İSTANBUL - Borsa Uzmanı Arif Ünver, hisse senedi sahiplerinin oy haklarının kağıt üzerinde kaldığını belirterek, bunun şirketlerin halka açıklık oranlarının yüzde 50'nin altında kalmasından kaynaklandığını söyledi.
Ünver, borsaya yeni yatırımcıların gelebilmesi için borsanın cazibesinin artırılması gerektiğinin altını çizerek, bu konuda temettü ödemeleri ve amaca hizmet etmeyen sermaye artırımlarının önünün kesilmesinin önemli olduğunu anlattı.
Bunun anahtarının da şirketlerin "halka açıklık oranları" ve yatırımcının "oy hakkı" olduğunu belirten Ünver, şunları söyledi:
"Yatırımcının hisse senedini satın aldıktan sonra elde ettiği ve kanunla belirtilmiş haklarını, mülkiyet, ortaklık, temettü, oy hakkı, tasfiyeden pay alma hakkı olarak sıralayabiliriz. Şimdi tam da bu noktada bambaşka bir sorun; yatırımcının oy hakkı...
İşin tabiatında var olan, hisse senedi sahibinin oy hakkı, kağıt üzerinde kalarak işlevselliğini yitiriyor. Bunda en büyük etken halka açıklık oranlarının çoğunlukla yüzde 50'nin altında olmasıdır. Diğer taraftan yüzde 50'nin üzerinde halka açıklığı olan kimi firmalar da yönetimle beraber hareket eden aile efradınında hisse senedi alımıyla yüzde 50'nin üzerindeki halka açıklığı kağıt üzerinde gösteriyor. Bu önemli noktada yatırımcı, yüzde 50'nin altında halka açıklık oranı olan firmalarda yatırımcılar genel kurullarda temettü dağıtımı yönünde veya amaca hizmet etmeyen bedelli/bedelsiz sermaye artırım kararlarına karşı çıkamıyor.
Neticede halka açılmış, borsaya kote olmuş firmanın hisselerini alarak, firmada yönetimi elinde bulunduranların aldığı olumlu veya olumsuz kararlara boyun eğmek durumunda kalıyor. Yatırımının geleceğine ilişkin kararları bir başkasına bırakmayı kim ister ki?"

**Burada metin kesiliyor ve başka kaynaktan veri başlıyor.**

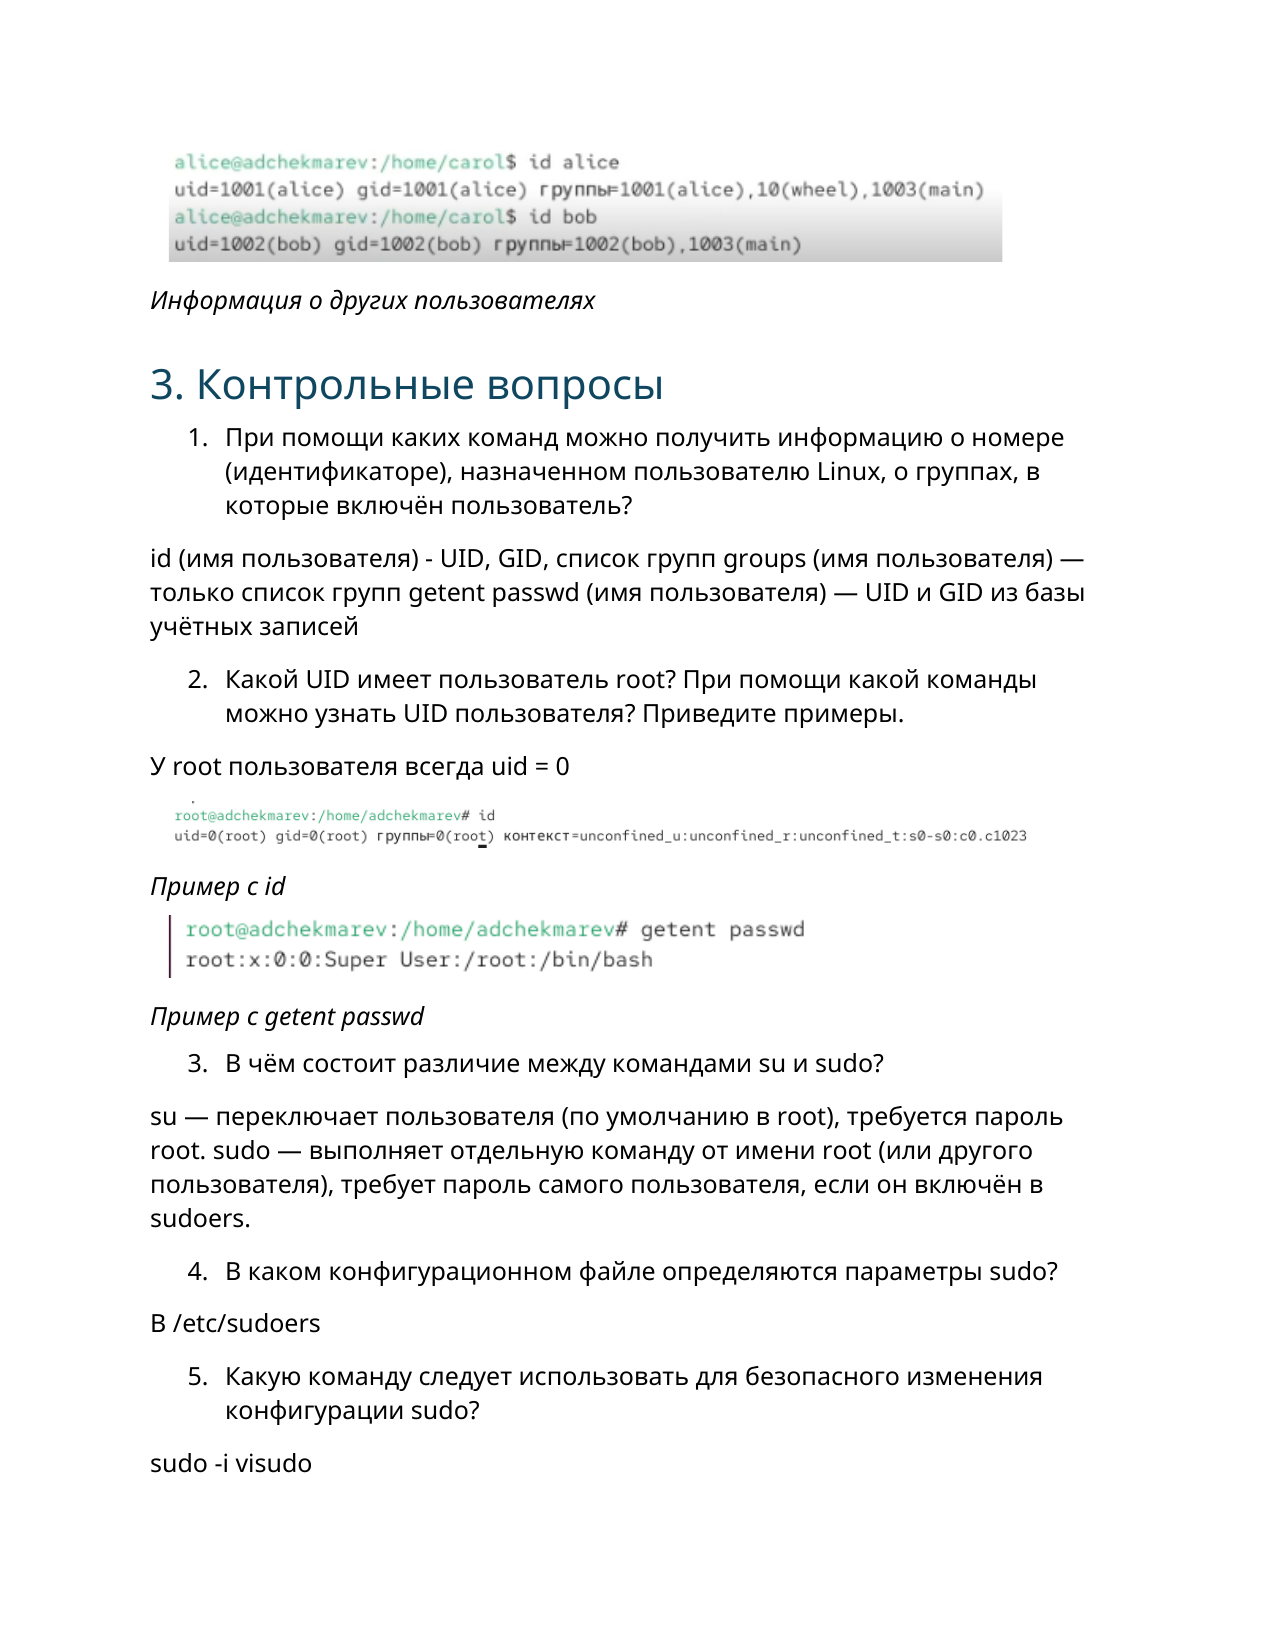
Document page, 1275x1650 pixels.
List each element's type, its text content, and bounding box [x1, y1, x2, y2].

text У root пользователя всегда uid = 0 [150, 748, 1125, 782]
list При помощи каких команд можно получить информацию о номере (идентификаторе), назначенном пользователю Linux, о группах, в которые включён пользователь? [187, 419, 1125, 522]
text su — переключает пользователя (по умолчанию в root), требуется пароль root. sudo — выполняет отдельную команду от имени root (или другого пользователя), требует пароль самого пользователя, если он включён в sudoers. [150, 1098, 1125, 1234]
text Информация о других пользователях [150, 283, 1125, 317]
text Пример с id [150, 868, 1125, 902]
text sudo -i visudo [150, 1446, 1125, 1480]
list Какую команду следует использовать для безопасного изменения конфигурации sudo? [187, 1359, 1125, 1427]
text Пример с getent passwd [150, 999, 1125, 1033]
picture [168, 801, 1044, 848]
text id (имя пользователя) - UID, GID, список групп groups (имя пользователя) — только список групп getent passwd (имя пользователя) — UID и GID из базы учётных записей [150, 541, 1125, 643]
list В чём состоит различие между командами su и sudo? [187, 1045, 1125, 1079]
subtitle 3. Контрольные вопросы [150, 354, 1125, 411]
picture [168, 150, 1003, 262]
picture [168, 915, 834, 978]
text В /etc/sudoers [150, 1306, 1125, 1340]
list В каком конфигурационном файле определяются параметры sudo? [187, 1253, 1125, 1287]
list Какой UID имеет пользователь root? При помощи какой команды можно узнать UID пользователя? Приведите примеры. [187, 661, 1125, 729]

Bu durumda yatırımcının kendi tasarrufuna ilişkin söz ve hareket alanı kalmadığını ve bu olguların, yeni yatırımcıların piyasaya gelmesinin önünü tıkadığı gibi mevcut yatırımcıların da piyasadan çıkmasını tetiklediğini anlatan Ünver, "Örneğin ArcelorMittal'in Erdemir'deki yüzde 25'lik payında azaltıma gideceği konusu ve daha önceki zaman diliminde de yaptıkları açıklamalarda, 'hisselerimizin yönetime katılmaya olanak vermemesi' konusunu dile getirmeleri de manidar. Bahsettiğimiz konunun uluslar arası iş aleminde de ne kadar önem arz ettiği ortada" yorumunu yaptı.
Azınlık paylarına da bir kısım imtiyazlar sağlanması veya halka açılmış/açılacak şirketlerde bu konunun yeniden ele alınmasının, sermaye piyasaları açısından önem taşıdığını ifade eden Ünver, "Yatırımcı seferberliğinin altının doldurulması açısından, bilinçli yatırımcı söyleminin yanında olması gereken en önemli unsur; yatırımcı haklarının sağlanıp, yatırımcı açısından güvenin ve bu güvene dayanak oluşturacak hakların tesisinin öneminin kavranıp, gerekli aksiyonların alınması gerekir" değerlendirmesini yaptı.